## Your instructions
Pull out the lines from the start of the items below through the line containing "94356 Kirchroth", both ends included. Reproduce them word for word.

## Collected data

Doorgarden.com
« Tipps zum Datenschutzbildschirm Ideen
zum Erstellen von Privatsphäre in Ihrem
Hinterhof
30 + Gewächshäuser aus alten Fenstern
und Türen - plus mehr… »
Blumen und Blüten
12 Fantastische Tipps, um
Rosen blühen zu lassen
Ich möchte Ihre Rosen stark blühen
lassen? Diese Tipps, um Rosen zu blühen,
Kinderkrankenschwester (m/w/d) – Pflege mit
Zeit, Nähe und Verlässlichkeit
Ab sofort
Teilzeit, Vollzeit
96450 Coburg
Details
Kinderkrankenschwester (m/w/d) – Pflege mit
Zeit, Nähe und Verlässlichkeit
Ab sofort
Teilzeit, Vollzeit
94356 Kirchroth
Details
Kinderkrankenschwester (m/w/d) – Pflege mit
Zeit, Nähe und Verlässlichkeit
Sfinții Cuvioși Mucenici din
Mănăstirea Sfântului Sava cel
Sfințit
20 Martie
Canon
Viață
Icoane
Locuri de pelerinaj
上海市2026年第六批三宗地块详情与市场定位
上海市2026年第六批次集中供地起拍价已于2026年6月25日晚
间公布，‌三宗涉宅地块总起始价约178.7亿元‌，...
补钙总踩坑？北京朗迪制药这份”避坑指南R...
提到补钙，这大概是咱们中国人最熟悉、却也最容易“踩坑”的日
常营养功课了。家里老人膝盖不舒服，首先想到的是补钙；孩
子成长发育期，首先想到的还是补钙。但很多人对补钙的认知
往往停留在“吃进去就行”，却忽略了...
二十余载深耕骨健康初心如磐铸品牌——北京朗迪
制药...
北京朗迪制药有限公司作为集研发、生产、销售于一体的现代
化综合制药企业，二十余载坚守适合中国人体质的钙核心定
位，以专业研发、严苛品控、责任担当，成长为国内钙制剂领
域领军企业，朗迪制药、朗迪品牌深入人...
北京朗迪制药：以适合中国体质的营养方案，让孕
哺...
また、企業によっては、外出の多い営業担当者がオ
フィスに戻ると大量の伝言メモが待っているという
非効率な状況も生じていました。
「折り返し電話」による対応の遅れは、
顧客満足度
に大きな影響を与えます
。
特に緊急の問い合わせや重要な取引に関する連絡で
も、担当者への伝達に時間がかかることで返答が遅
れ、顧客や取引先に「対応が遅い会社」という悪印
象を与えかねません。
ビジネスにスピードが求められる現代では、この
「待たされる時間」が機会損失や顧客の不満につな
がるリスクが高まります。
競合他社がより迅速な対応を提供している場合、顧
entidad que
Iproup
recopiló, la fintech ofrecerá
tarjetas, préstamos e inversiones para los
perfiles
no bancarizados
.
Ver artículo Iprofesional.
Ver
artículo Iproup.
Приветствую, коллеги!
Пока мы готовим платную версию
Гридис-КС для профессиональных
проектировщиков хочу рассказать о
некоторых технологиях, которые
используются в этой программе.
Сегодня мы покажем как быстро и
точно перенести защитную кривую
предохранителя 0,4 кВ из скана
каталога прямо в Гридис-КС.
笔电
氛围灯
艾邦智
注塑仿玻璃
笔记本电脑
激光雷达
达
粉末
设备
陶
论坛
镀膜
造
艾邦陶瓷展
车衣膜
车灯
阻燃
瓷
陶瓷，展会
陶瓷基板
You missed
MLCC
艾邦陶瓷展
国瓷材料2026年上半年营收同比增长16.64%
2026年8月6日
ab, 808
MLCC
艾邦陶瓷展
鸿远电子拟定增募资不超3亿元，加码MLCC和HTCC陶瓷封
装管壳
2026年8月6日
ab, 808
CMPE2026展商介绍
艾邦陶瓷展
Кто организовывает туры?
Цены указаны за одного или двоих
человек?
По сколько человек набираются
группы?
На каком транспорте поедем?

## Task response
Doorgarden.com
« Tipps zum Datenschutzbildschirm Ideen
zum Erstellen von Privatsphäre in Ihrem
Hinterhof
30 + Gewächshäuser aus alten Fenstern
und Türen - plus mehr… »
Blumen und Blüten
12 Fantastische Tipps, um
Rosen blühen zu lassen
Ich möchte Ihre Rosen stark blühen
lassen? Diese Tipps, um Rosen zu blühen,
Kinderkrankenschwester (m/w/d) – Pflege mit
Zeit, Nähe und Verlässlichkeit
Ab sofort
Teilzeit, Vollzeit
96450 Coburg
Details
Kinderkrankenschwester (m/w/d) – Pflege mit
Zeit, Nähe und Verlässlichkeit
Ab sofort
Teilzeit, Vollzeit
94356 Kirchroth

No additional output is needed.